NCJ Number
116748
Journal
Stanford Law Review Volume: 41 Issue: 2 Dated: (January 1989) Pages: 401-434
Date Published
1989
Length
34 pages
Annotation
Regulations promulgated by the U.S. Department of Health and Human Services effectively prevent any Title X recipient family planning clinic from providing abortion counseling or referral; this 'Gag Rule' imposes an unconstitutional condition upon the clinics.
Abstract
The long line of abortion funding cases shows how the Gag Rule also violates the constitutional rights of women to reproductive freedom. Of most obvious relevance is Harris v. McRae, which established that the government is not obliged to fund abortion simply because the right to abortion is constitutionally guaranteed, but it prohibited the government from placing obstacles in the path of a woman's reproductive choice.
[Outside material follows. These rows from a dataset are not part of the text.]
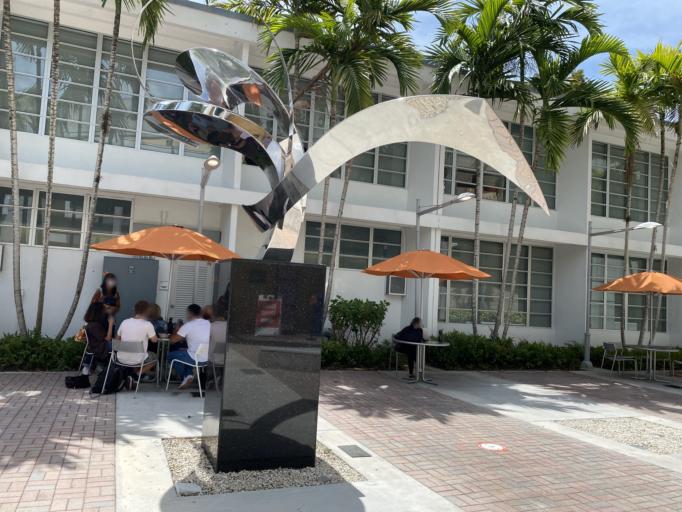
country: US
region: Florida
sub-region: Miami-Dade County
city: Coral Gables
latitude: 25.7189
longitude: -80.2802
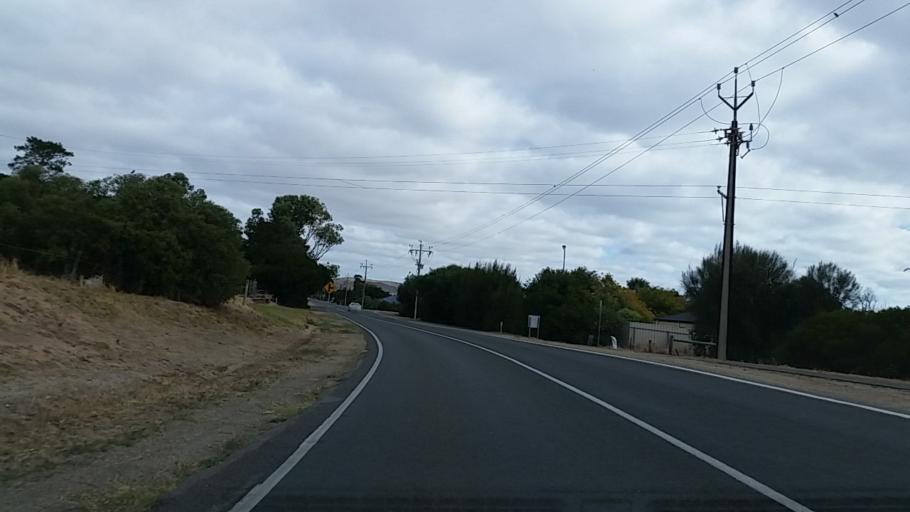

The Gag Rule, if imposed as a universal requirement, would be such an obstacle. It is not a universal restriction on abortion speech, however; rather the government restricts funding to those clinics that deny their patients abortion information. Still, although the clinics may be free to choose whether or not to accept government funding under such conditions, the women clients are given no such choice when they unsuspectingly walk into the only clinic they can afford and receive biased, government-funded misinformation. To these clients it is irrelevant whether the cause of the misinformation is conditional funding or direct censorship. Such manipulation of third parties' rights through government-funded restricted speech is unconstitutional. 195 footnotes.